> **TASK REQUIREMENTS**:
a – In the CADA Summit report, which three things does John Wright say are changing the country?
b – Print the CADA Summit report text between "SEE MORE COVERAGE" and "for their businesses.", inclusive.
c – According to the CADA Summit report, why does John Wright tell the audience "You don't know your own country anymore"? Answer in one to three sentences.

> **DOCUMENT EXCERPT**:
_ _ _ _ _
SEE MORE COVERAGE OF CADA SUMMIT 2016

Two demographic experts presented a snapshot into the changing consumer landscape with their presentation: The DemandShift at the fourth annual CADA Summit at the Omni King Edward Hotel in Toronto.
Their main message: most of us haven’t noticed how much our country has changed — and even fewer are prepared for what those changes will mean for their businesses.
“You don’t know your own country anymore,” says John Wright, Senior Vice-President and Managing Director Public Opinion Polling Division, Ipsos Public Affairs. “This room doesn’t look like Canada anymore. Not at all.”
Wright says some of the key changes are captured in their next book called DemandShift. “There are three things changing this country: age, urban and ethnicity,” says Wright.
_ _ _ _ _
> **MATERIAL SUPPLIED**:
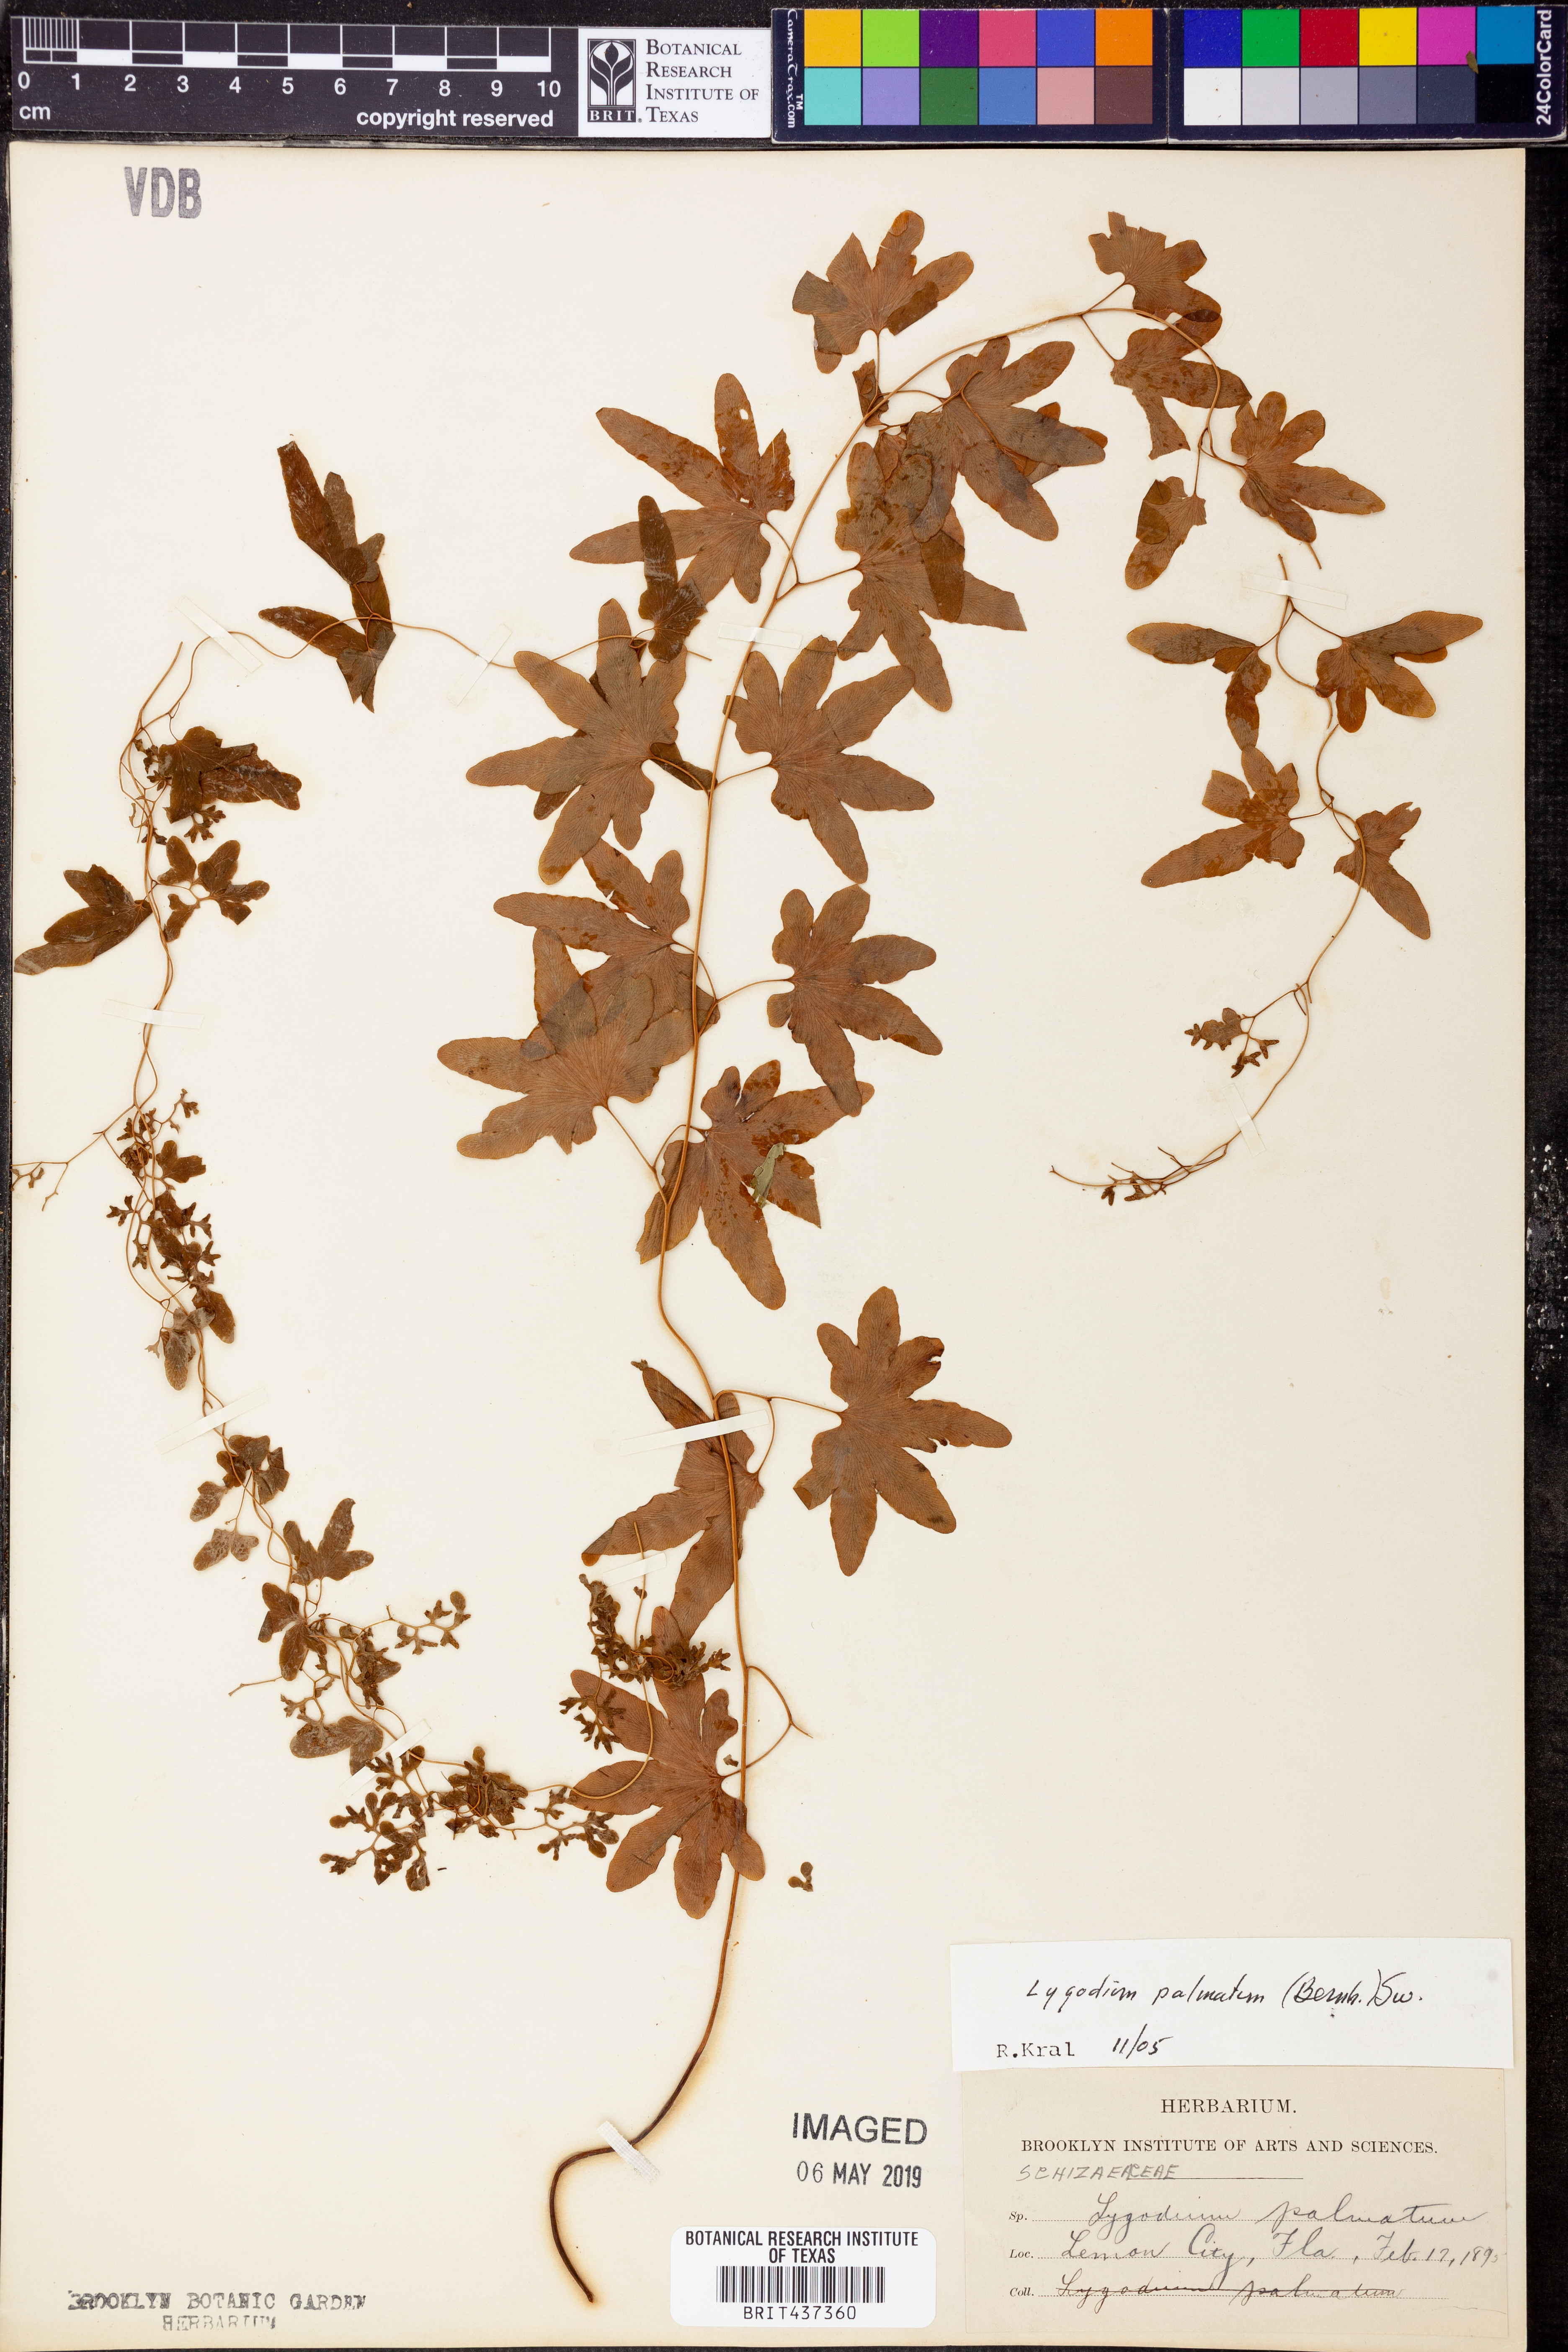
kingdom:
_ _ _ _ _
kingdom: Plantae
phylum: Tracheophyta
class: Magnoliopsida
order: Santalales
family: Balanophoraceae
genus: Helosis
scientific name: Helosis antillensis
_ _ _ _ _
> **ANSWERS TO EACH TASK**:
a – Age, urban and ethnicity.

b –
SEE MORE COVERAGE OF CADA SUMMIT 2016

Two demographic experts presented a snapshot into the changing consumer landscape with their presentation: The DemandShift at the fourth annual CADA Summit at the Omni King Edward Hotel in Toronto.
Their main message: most of us haven’t noticed how much our country has changed — and even fewer are prepared for what those changes will mean for their businesses.

c – The presenters' main message is that most people haven't noticed how much the country has changed. Even fewer are prepared for what those changes will mean for their businesses.